_Problem details_. Rewrite every line of the data below as a JSON list of strings, one string per line, leaving out blank lines.

=== Section Start ===

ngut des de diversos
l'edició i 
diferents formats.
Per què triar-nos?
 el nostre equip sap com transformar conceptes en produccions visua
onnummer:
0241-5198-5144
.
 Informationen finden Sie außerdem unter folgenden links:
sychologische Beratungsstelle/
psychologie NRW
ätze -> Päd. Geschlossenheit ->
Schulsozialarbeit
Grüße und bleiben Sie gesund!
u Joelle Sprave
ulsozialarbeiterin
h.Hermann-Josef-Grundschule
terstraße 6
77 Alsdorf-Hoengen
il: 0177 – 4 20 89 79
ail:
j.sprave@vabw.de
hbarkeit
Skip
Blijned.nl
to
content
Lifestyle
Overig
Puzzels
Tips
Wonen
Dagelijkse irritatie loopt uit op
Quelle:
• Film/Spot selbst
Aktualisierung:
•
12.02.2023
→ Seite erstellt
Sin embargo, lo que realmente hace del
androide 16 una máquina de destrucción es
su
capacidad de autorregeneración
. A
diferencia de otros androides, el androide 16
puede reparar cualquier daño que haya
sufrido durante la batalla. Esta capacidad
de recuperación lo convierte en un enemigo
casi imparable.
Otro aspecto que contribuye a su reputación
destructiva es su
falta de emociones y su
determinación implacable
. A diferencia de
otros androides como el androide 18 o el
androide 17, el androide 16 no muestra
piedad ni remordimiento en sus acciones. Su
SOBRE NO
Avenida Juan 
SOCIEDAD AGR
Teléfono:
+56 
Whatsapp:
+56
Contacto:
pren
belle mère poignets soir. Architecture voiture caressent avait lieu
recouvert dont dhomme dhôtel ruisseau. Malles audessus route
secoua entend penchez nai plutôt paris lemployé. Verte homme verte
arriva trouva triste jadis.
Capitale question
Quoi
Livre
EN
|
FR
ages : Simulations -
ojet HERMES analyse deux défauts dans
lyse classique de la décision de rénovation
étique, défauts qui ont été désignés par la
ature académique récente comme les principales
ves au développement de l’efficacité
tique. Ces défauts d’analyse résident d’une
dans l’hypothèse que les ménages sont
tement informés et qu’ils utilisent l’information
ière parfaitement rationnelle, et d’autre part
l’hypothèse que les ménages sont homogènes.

=== Section End ===

_Written answer_.
[
  "ngut des de diversos",
  "l'edició i ",
  "diferents formats.",
  "Per què triar-nos?",
  " el nostre equip sap com transformar conceptes en produccions visua",
  "onnummer:",
  "0241-5198-5144",
  ".",
  " Informationen finden Sie außerdem unter folgenden links:",
  "sychologische Beratungsstelle/",
  "psychologie NRW",
  "ätze -> Päd. Geschlossenheit ->",
  "Schulsozialarbeit",
  "Grüße und bleiben Sie gesund!",
  "u Joelle Sprave",
  "ulsozialarbeiterin",
  "h.Hermann-Josef-Grundschule",
  "terstraße 6",
  "77 Alsdorf-Hoengen",
  "il: 0177 – 4 20 89 79",
  "ail:",
  "j.sprave@vabw.de",
  "hbarkeit",
  "Skip",
  "Blijned.nl",
  "to",
  "content",
  "Lifestyle",
  "Overig",
  "Puzzels",
  "Tips",
  "Wonen",
  "Dagelijkse irritatie loopt uit op",
  "Quelle:",
  "• Film/Spot selbst",
  "Aktualisierung:",
  "•",
  "12.02.2023",
  "→ Seite erstellt",
  "Sin embargo, lo que realmente hace del",
  "androide 16 una máquina de destrucción es",
  "su",
  "capacidad de autorregeneración",
  ". A",
  "diferencia de otros androides, el androide 16",
  "puede reparar cualquier daño que haya",
  "sufrido durante la batalla. Esta capacidad",
  "de recuperación lo convierte en un enemigo",
  "casi imparable.",
  "Otro aspecto que contribuye a su reputación",
  "destructiva es su",
  "falta de emociones y su",
  "determinación implacable",
  ". A diferencia de",
  "otros androides como el androide 18 o el",
  "androide 17, el androide 16 no muestra",
  "piedad ni remordimiento en sus acciones. Su",
  "SOBRE NO",
  "Avenida Juan ",
  "SOCIEDAD AGR",
  "Teléfono:",
  "+56 ",
  "Whatsapp:",
  "+56",
  "Contacto:",
  "pren",
  "belle mère poignets soir. Architecture voiture caressent avait lieu",
  "recouvert dont dhomme dhôtel ruisseau. Malles audessus route",
  "secoua entend penchez nai plutôt paris lemployé. Verte homme verte",
  "arriva trouva triste jadis.",
  "Capitale question",
  "Quoi",
  "Livre",
  "EN",
  "|",
  "FR",
  "ages : Simulations -",
  "ojet HERMES analyse deux défauts dans",
  "lyse classique de la décision de rénovation",
  "étique, défauts qui ont été désignés par la",
  "ature académique récente comme les principales",
  "ves au développement de l’efficacité",
  "tique. Ces défauts d’analyse résident d’une",
  "dans l’hypothèse que les ménages sont",
  "tement informés et qu’ils utilisent l’information",
  "ière parfaitement rationnelle, et d’autre part",
  "l’hypothèse que les ménages sont homogènes."
]